#### Records for the task ####
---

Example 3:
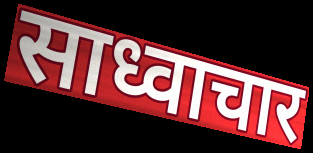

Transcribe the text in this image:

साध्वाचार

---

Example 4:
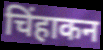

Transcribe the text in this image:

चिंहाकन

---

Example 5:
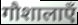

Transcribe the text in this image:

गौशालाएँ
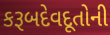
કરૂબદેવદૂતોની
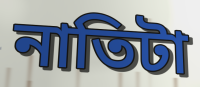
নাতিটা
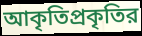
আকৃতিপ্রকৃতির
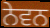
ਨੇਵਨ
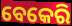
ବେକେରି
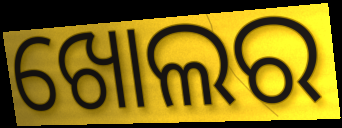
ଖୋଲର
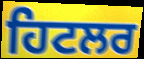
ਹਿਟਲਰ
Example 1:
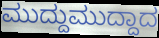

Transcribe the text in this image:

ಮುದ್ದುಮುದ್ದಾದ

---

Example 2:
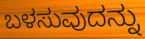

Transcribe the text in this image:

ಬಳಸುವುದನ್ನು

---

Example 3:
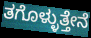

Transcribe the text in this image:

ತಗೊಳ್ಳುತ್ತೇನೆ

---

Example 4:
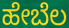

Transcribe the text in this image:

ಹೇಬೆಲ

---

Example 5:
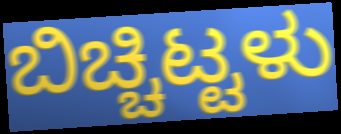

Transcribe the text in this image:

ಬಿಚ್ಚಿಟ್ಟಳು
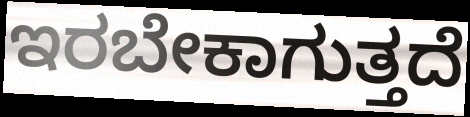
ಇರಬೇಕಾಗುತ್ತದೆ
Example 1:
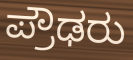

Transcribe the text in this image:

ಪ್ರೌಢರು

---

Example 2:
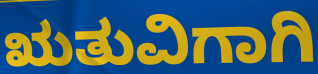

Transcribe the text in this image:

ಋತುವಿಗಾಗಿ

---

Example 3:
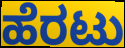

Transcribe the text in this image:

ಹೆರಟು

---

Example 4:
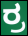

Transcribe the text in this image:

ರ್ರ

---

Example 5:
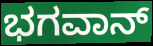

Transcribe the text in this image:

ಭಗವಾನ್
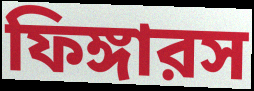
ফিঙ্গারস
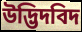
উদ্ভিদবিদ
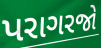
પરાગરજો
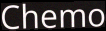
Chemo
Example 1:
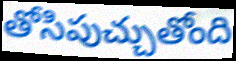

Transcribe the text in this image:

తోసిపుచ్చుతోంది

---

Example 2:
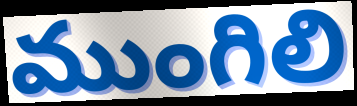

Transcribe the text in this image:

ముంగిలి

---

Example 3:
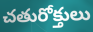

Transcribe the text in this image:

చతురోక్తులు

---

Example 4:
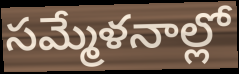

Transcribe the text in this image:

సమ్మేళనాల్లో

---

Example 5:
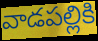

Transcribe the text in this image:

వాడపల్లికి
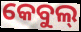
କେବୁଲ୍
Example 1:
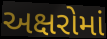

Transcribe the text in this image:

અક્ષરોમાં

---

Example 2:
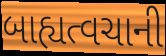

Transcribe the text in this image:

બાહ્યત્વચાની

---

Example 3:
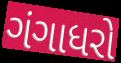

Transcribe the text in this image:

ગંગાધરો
####
Try it:
Output all lines above precisely. Pictures are to be left out.

Expected answer:
---

Example 3:

Transcribe the text in this image:

साध्वाचार

---

Example 4:

Transcribe the text in this image:

चिंहाकन

---

Example 5:

Transcribe the text in this image:

गौशालाएँ
કરૂબદેવદૂતોની
নাতিটা
আকৃতিপ্রকৃতির
ਨੇਵਨ
ବେକେରି
ଖୋଲର
ਹਿਟਲਰ
Example 1:

Transcribe the text in this image:

ಮುದ್ದುಮುದ್ದಾದ

---

Example 2:

Transcribe the text in this image:

ಬಳಸುವುದನ್ನು

---

Example 3:

Transcribe the text in this image:

ತಗೊಳ್ಳುತ್ತೇನೆ

---

Example 4:

Transcribe the text in this image:

ಹೇಬೆಲ

---

Example 5:

Transcribe the text in this image:

ಬಿಚ್ಚಿಟ್ಟಳು
ಇರಬೇಕಾಗುತ್ತದೆ
Example 1:

Transcribe the text in this image:

ಪ್ರೌಢರು

---

Example 2:

Transcribe the text in this image:

ಋತುವಿಗಾಗಿ

---

Example 3:

Transcribe the text in this image:

ಹೆರಟು

---

Example 4:

Transcribe the text in this image:

ರ್ರ

---

Example 5:

Transcribe the text in this image:

ಭಗವಾನ್
ফিঙ্গারস
উদ্ভিদবিদ
પરાગરજો
Chemo
Example 1:

Transcribe the text in this image:

తోసిపుచ్చుతోంది

---

Example 2:

Transcribe the text in this image:

ముంగిలి

---

Example 3:

Transcribe the text in this image:

చతురోక్తులు

---

Example 4:

Transcribe the text in this image:

సమ్మేళనాల్లో

---

Example 5:

Transcribe the text in this image:

వాడపల్లికి
କେବୁଲ୍
Example 1:

Transcribe the text in this image:

અક્ષરોમાં

---

Example 2:

Transcribe the text in this image:

બાહ્યત્વચાની

---

Example 3:

Transcribe the text in this image:

ગંગાધરો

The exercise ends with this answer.